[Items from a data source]
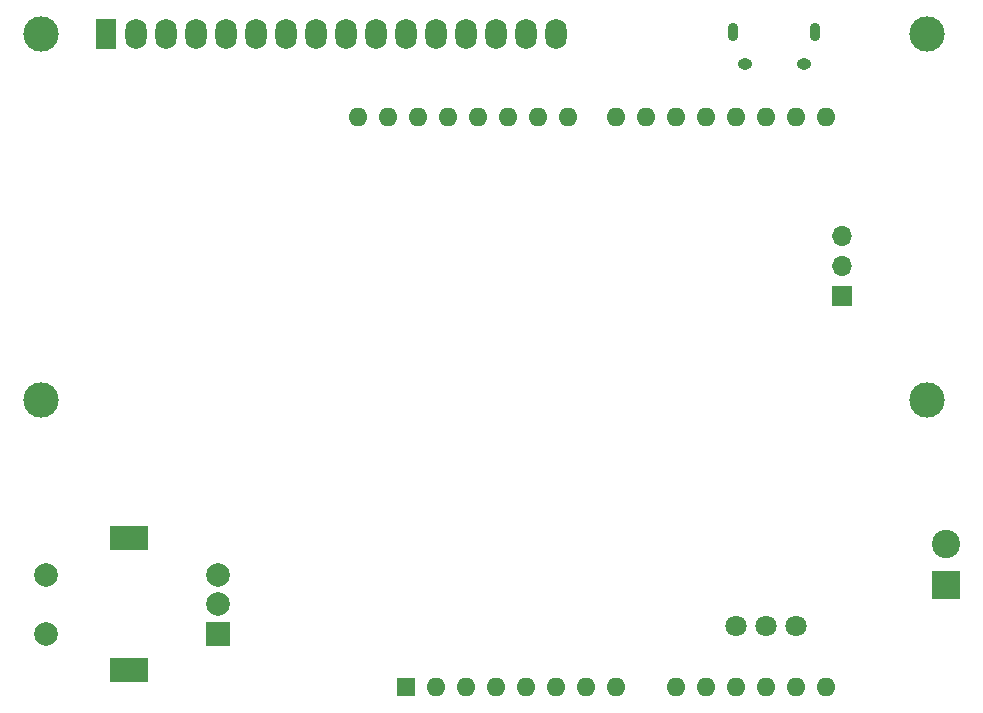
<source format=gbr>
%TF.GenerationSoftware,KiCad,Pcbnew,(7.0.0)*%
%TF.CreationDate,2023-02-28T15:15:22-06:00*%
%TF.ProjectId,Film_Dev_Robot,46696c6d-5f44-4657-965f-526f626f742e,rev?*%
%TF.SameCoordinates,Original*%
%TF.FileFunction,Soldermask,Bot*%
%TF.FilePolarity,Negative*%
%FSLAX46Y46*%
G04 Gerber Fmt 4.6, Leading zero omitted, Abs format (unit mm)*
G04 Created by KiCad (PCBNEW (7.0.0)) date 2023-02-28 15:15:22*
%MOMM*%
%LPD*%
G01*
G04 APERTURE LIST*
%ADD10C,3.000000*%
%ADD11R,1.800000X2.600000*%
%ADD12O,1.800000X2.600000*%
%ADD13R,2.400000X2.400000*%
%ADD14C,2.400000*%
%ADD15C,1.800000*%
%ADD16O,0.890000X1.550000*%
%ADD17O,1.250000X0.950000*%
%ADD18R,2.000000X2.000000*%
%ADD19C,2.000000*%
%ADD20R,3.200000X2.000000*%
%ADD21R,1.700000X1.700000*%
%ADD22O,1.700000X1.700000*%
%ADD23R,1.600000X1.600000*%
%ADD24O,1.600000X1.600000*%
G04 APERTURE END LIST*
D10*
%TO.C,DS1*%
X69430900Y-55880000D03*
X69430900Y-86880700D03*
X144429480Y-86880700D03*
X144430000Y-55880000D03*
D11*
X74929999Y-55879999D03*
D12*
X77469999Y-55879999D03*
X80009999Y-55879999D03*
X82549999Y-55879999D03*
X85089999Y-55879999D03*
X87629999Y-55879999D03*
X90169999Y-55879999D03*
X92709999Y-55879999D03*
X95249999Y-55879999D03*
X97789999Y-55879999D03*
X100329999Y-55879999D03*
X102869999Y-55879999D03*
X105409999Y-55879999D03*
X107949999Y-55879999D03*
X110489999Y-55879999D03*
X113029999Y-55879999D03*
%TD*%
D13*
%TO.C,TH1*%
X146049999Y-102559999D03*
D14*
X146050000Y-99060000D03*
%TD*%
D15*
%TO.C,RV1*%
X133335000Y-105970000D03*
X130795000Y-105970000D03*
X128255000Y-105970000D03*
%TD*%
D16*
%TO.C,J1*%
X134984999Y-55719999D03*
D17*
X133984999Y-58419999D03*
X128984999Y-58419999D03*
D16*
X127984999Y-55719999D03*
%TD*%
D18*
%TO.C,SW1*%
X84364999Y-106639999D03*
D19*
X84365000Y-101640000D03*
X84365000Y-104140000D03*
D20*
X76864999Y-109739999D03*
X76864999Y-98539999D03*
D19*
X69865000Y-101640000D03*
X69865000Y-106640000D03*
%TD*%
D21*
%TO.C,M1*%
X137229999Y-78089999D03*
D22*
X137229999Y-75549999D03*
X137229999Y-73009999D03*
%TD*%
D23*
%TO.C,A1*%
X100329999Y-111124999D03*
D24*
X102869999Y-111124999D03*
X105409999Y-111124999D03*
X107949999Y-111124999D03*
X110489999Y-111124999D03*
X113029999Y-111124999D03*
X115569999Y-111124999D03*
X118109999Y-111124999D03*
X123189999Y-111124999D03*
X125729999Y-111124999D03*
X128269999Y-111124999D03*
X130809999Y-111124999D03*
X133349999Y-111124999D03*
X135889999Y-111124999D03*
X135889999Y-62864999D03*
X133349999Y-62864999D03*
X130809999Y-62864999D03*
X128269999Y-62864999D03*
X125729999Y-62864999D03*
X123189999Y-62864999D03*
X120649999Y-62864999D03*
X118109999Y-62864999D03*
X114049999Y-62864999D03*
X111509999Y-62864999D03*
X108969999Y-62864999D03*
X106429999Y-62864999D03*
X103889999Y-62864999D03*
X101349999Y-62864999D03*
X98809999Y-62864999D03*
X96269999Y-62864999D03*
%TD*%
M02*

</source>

→ **Work required**:
Lines above that include the string "APERTURE" need to be copied.

→ **Reply**:
G04 APERTURE LIST*
G04 APERTURE END LIST*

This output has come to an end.